# CONSIGNA DEL EJERCICIO
Reproduce íntegramente, sin cambiar nada, el texto sobre la llegada de José Antonio Kast a la presidencia de Chile.

Este miércoles, Chile comienza una nueva etapa en su historia política con la llegada al poder de José Antonio Kast, un político de derecha que asumirá la presidencia tras el mandato de Gabriel Boric. Durante la gestión de Boric, marcada por reformas limitadas y un esfuerzo por estabilizar la economía, el país enfrentó serios desafíos que, según Kast, requieren de un "Gobierno de emergencia" para ser abordados.

Kast, conocido por su postura firme en temas de seguridad, ha prometido recuperar la grandeza de Chile a través de un enfoque más agresivo en la lucha contra el crimen organizado y una política migratoria más estricta. En su campaña, el nuevo presidente afirmó que "Chile se cae a pedazos", subrayando la necesidad de un cambio radical en la dirección del gobierno para enfrentar las crisis actuales.

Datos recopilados

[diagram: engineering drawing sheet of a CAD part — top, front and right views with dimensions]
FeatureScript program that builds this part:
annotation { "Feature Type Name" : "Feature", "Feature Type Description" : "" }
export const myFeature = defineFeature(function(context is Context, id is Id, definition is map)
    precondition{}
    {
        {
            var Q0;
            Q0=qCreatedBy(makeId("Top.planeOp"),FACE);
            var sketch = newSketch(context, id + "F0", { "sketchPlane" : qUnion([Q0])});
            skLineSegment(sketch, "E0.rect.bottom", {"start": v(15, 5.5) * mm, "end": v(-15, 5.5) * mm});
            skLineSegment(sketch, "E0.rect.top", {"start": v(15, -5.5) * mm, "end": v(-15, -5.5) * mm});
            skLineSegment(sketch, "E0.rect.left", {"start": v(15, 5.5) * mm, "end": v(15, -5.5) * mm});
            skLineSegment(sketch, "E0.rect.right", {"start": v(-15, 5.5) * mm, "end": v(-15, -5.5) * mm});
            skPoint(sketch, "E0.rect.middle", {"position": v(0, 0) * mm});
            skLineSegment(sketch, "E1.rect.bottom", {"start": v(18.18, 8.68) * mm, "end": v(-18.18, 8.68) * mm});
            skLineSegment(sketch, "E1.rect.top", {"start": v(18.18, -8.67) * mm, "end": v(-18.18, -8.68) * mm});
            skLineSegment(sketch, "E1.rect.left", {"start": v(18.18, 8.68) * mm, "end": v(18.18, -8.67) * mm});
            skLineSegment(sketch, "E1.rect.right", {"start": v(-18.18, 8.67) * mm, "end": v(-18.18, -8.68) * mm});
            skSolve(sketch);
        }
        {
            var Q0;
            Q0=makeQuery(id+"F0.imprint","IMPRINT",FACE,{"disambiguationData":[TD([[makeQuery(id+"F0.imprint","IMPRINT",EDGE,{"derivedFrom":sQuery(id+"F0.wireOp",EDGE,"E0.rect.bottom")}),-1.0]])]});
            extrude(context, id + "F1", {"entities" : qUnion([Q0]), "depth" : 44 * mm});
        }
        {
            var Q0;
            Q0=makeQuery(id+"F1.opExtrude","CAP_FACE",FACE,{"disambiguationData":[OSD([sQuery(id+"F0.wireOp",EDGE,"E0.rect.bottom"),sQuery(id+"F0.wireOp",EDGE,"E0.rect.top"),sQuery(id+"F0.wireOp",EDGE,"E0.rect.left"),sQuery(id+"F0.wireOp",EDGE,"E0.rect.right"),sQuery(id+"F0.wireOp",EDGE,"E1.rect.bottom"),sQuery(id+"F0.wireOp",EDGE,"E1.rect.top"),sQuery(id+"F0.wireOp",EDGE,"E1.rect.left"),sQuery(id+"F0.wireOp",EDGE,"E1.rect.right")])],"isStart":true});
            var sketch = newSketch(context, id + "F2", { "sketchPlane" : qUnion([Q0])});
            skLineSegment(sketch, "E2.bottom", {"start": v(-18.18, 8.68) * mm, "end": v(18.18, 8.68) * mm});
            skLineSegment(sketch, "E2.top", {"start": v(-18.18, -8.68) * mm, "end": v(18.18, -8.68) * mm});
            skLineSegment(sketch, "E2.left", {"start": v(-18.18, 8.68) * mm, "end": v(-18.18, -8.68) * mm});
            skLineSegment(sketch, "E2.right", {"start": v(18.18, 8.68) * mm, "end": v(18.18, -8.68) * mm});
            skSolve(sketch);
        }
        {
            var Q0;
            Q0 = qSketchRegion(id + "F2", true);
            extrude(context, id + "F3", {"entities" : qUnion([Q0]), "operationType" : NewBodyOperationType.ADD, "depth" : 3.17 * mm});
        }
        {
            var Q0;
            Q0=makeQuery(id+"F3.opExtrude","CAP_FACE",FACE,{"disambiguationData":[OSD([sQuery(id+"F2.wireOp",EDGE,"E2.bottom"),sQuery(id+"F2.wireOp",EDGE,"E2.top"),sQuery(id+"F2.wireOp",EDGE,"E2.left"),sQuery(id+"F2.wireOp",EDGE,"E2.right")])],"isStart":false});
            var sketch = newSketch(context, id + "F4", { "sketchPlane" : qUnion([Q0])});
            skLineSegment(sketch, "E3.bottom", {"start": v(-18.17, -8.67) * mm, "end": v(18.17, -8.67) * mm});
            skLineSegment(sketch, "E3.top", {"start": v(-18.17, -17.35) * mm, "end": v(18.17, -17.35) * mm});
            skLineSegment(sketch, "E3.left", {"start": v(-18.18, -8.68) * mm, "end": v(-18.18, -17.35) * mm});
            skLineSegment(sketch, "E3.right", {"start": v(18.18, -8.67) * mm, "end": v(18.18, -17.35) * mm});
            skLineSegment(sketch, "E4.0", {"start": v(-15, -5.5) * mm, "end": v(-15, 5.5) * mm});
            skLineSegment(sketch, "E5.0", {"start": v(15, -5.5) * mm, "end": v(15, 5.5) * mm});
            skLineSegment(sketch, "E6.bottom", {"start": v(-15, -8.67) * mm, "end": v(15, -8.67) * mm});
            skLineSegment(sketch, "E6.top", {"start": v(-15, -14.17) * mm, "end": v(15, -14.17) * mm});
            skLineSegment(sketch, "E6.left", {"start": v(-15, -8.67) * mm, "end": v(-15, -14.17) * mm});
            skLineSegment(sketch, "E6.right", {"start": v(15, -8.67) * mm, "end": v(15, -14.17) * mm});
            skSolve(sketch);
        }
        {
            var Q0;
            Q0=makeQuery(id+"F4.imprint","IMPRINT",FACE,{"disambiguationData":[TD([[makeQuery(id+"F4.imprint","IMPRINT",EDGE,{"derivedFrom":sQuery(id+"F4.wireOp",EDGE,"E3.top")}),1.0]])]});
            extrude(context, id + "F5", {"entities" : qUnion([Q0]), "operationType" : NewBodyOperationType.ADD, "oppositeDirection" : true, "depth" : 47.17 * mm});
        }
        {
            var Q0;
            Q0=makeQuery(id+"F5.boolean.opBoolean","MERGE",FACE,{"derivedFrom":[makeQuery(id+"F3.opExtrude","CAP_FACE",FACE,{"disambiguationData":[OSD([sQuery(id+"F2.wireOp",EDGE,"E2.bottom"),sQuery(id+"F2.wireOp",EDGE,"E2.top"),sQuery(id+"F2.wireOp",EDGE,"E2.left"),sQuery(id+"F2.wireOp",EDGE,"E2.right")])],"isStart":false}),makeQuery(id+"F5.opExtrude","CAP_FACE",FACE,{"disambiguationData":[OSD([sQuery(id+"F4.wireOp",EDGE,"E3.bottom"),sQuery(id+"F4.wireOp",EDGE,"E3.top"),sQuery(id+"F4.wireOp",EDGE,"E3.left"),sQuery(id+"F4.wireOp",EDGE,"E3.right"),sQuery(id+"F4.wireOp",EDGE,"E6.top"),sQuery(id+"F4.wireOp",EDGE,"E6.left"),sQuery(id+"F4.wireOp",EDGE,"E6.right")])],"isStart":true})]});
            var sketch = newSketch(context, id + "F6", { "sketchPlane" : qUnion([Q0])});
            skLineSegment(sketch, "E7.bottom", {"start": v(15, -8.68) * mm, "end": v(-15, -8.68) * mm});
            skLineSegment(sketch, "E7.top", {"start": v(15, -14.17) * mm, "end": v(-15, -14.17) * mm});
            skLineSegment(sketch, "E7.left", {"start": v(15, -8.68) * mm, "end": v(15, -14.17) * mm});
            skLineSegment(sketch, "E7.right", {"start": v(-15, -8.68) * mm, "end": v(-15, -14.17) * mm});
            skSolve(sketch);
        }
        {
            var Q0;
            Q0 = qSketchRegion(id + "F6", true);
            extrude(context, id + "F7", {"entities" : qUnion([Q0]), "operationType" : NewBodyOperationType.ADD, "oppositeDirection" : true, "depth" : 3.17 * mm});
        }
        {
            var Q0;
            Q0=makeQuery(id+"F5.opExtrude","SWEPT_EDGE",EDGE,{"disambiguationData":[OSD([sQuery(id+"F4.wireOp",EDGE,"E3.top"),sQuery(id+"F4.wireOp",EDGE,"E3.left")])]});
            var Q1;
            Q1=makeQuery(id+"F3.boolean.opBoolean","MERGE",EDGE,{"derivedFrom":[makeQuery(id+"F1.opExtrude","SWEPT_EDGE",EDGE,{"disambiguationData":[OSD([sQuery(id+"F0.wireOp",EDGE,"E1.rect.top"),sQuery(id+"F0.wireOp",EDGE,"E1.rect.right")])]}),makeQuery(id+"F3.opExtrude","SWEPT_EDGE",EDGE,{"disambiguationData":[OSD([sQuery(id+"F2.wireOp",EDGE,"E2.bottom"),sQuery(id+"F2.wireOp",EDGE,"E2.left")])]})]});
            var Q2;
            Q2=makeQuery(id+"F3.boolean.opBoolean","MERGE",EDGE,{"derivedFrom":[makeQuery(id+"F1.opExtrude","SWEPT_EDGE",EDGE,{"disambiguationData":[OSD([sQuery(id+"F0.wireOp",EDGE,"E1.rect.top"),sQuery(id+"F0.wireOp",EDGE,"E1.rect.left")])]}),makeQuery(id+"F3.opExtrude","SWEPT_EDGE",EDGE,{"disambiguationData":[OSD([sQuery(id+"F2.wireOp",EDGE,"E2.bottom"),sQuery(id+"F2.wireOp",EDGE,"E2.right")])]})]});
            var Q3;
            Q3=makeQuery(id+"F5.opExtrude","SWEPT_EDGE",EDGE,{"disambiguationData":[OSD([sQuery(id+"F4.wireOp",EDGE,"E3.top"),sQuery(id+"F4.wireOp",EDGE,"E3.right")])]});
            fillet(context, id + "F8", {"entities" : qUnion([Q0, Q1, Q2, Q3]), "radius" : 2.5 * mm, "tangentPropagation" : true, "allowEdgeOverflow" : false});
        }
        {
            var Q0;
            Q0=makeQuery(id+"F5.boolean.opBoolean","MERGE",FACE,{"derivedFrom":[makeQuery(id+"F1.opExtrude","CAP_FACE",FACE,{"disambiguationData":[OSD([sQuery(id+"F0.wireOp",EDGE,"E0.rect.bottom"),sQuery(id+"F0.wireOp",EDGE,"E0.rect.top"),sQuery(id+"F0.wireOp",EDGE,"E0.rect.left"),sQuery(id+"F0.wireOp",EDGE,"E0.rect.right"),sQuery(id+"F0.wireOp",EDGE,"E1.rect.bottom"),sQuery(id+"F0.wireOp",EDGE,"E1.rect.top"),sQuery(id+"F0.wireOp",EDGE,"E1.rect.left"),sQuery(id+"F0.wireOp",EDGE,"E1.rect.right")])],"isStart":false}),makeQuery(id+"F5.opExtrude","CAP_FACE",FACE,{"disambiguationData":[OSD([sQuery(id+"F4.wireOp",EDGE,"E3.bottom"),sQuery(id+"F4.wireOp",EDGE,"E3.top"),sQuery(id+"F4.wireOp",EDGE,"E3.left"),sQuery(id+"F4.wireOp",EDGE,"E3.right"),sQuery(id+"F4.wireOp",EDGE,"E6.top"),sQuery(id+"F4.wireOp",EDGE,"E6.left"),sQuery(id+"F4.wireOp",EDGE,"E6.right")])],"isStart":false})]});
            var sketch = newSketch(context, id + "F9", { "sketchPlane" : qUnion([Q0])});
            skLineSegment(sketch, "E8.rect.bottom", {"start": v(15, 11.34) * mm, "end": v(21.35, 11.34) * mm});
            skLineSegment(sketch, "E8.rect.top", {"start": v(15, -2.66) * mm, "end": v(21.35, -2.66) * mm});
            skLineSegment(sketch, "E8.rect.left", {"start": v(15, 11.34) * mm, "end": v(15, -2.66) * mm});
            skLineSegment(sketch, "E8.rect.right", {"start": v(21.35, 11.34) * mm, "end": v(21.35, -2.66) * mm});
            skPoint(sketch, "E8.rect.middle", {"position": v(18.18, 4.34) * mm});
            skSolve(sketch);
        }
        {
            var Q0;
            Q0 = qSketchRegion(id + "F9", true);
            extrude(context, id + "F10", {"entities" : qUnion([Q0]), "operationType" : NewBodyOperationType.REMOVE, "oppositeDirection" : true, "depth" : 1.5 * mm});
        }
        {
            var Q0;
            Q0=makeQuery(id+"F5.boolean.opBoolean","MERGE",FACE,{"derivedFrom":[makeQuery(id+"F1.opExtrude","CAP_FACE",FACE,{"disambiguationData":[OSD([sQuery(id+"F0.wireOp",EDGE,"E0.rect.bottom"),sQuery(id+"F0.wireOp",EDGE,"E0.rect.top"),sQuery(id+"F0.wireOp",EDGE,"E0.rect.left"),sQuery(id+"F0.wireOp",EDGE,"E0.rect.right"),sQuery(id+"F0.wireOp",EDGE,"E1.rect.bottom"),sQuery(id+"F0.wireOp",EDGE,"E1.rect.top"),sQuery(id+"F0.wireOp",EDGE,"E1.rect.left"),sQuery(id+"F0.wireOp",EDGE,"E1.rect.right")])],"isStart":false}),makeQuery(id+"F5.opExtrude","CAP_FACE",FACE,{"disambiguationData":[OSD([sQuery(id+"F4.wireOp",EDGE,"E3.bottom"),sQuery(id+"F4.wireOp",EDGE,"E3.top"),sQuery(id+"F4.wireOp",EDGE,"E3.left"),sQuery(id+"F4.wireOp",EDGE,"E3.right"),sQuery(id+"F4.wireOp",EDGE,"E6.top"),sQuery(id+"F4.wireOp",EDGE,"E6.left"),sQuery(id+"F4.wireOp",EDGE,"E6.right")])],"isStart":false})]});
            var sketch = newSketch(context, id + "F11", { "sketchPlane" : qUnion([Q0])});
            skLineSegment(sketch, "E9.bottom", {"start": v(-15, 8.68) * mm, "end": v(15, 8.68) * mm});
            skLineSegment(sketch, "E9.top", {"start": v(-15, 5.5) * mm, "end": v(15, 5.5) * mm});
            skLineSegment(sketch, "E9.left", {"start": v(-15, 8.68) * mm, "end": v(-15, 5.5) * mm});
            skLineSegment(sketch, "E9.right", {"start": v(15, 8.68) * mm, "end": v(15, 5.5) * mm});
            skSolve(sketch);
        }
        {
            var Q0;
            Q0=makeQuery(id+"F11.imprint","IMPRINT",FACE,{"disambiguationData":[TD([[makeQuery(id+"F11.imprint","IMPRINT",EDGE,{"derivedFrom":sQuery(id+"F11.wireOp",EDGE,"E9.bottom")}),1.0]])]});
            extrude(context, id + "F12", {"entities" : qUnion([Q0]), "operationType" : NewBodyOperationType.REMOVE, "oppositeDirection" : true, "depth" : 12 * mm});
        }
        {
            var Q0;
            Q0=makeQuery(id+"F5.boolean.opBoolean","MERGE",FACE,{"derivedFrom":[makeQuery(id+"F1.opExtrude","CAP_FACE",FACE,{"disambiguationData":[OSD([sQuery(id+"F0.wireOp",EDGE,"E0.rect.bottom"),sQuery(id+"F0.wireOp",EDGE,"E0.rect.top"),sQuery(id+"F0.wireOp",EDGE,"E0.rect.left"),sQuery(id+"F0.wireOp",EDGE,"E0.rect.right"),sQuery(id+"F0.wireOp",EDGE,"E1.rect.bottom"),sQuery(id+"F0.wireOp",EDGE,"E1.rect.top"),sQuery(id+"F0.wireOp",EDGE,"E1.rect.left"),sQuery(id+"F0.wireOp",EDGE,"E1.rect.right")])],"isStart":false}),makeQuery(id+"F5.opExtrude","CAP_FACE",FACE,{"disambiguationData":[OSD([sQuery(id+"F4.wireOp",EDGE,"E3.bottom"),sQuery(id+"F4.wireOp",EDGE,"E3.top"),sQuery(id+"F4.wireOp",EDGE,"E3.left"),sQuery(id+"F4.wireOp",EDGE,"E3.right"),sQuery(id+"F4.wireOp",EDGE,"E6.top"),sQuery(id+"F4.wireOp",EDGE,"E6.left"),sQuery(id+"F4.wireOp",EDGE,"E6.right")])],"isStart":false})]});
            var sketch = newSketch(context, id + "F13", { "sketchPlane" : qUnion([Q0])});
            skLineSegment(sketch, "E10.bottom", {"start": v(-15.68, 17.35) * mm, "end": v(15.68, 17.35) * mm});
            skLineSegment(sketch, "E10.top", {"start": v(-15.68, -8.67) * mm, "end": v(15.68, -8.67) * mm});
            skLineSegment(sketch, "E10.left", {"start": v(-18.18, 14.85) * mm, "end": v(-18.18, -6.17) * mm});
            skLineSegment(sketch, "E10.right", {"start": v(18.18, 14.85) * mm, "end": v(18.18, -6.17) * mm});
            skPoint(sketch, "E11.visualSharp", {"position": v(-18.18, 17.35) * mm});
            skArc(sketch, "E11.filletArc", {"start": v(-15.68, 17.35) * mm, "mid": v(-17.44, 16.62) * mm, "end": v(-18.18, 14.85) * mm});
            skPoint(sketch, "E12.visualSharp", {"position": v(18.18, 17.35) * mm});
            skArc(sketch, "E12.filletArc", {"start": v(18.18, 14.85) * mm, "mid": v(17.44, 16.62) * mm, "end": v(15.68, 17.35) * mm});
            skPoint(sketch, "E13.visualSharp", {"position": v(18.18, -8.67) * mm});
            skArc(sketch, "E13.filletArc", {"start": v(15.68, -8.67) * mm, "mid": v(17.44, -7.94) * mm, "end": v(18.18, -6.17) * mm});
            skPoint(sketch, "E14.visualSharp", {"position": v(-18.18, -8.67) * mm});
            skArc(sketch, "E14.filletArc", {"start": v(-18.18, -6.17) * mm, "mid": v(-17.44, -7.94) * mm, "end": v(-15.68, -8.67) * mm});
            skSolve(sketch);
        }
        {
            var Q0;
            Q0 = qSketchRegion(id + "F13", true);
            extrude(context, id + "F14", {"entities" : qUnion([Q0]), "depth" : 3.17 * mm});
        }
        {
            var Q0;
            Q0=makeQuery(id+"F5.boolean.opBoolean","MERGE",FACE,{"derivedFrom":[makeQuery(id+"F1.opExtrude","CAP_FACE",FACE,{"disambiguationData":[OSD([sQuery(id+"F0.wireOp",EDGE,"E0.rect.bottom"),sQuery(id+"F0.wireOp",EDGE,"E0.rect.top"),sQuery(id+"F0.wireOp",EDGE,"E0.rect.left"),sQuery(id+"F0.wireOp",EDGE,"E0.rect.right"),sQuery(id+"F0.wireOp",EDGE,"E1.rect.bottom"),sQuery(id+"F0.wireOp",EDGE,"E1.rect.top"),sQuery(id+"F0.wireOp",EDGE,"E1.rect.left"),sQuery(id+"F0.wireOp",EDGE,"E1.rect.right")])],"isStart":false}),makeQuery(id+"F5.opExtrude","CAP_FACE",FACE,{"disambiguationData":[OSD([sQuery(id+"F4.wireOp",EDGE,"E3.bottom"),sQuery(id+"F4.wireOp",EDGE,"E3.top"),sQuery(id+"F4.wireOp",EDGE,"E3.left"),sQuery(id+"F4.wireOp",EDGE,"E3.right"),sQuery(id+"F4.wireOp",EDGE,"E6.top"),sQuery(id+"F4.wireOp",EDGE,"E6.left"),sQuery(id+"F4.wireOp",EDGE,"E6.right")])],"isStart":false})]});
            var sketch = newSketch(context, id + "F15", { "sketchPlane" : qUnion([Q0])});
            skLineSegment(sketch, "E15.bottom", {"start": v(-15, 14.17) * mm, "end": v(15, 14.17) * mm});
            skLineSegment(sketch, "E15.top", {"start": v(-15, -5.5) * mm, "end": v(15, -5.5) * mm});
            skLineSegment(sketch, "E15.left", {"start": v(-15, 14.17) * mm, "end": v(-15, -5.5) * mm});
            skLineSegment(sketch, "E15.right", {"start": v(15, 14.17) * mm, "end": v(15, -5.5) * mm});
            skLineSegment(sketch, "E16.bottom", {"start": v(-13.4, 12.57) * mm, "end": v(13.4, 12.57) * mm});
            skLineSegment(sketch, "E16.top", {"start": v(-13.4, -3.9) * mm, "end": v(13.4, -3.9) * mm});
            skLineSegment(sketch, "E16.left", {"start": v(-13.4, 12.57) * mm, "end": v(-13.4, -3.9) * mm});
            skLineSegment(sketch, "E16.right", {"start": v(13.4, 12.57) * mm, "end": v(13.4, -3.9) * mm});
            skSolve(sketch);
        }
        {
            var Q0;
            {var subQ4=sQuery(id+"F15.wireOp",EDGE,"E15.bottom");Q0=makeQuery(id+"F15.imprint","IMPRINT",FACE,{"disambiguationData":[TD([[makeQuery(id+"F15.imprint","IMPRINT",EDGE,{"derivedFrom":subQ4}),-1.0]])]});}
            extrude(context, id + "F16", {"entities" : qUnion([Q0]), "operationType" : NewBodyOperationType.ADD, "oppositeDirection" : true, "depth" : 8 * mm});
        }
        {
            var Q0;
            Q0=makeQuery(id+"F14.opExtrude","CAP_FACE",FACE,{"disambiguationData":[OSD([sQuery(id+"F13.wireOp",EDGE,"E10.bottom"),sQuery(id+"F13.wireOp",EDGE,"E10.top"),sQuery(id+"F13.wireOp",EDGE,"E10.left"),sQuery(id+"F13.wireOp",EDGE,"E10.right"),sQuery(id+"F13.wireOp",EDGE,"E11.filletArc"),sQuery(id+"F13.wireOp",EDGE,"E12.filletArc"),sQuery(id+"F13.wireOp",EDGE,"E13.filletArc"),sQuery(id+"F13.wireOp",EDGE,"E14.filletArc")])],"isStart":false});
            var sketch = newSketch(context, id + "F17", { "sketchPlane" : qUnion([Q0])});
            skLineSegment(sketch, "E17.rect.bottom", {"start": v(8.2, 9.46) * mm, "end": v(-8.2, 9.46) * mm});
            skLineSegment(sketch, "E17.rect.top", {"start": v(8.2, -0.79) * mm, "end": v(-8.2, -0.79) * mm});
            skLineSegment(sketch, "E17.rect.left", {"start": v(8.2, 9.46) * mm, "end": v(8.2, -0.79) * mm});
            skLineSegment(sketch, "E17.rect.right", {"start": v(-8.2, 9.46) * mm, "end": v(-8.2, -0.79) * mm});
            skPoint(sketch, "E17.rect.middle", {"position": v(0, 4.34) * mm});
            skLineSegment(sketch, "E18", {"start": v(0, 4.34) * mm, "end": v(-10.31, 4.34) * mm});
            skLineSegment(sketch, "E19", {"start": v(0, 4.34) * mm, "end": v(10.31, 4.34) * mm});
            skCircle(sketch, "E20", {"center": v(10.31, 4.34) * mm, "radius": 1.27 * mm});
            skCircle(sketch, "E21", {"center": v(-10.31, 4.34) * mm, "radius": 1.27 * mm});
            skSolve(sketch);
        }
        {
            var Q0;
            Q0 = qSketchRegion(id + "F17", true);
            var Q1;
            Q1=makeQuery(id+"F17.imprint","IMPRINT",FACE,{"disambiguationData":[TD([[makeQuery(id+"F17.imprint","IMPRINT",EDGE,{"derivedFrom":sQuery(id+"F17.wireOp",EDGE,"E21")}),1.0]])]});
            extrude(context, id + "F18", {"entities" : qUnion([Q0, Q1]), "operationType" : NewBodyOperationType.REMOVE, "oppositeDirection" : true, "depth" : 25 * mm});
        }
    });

# RESPUESTA DEL EJERCICIO
Este miércoles, Chile comienza una nueva etapa en su historia política con la llegada al poder de José Antonio Kast, un político de derecha que asumirá la presidencia tras el mandato de Gabriel Boric. Durante la gestión de Boric, marcada por reformas limitadas y un esfuerzo por estabilizar la economía, el país enfrentó serios desafíos que, según Kast, requieren de un "Gobierno de emergencia" para ser abordados.

Kast, conocido por su postura firme en temas de seguridad, ha prometido recuperar la grandeza de Chile a través de un enfoque más agresivo en la lucha contra el crimen organizado y una política migratoria más estricta. En su campaña, el nuevo presidente afirmó que "Chile se cae a pedazos", subrayando la necesidad de un cambio radical en la dirección del gobierno para enfrentar las crisis actuales.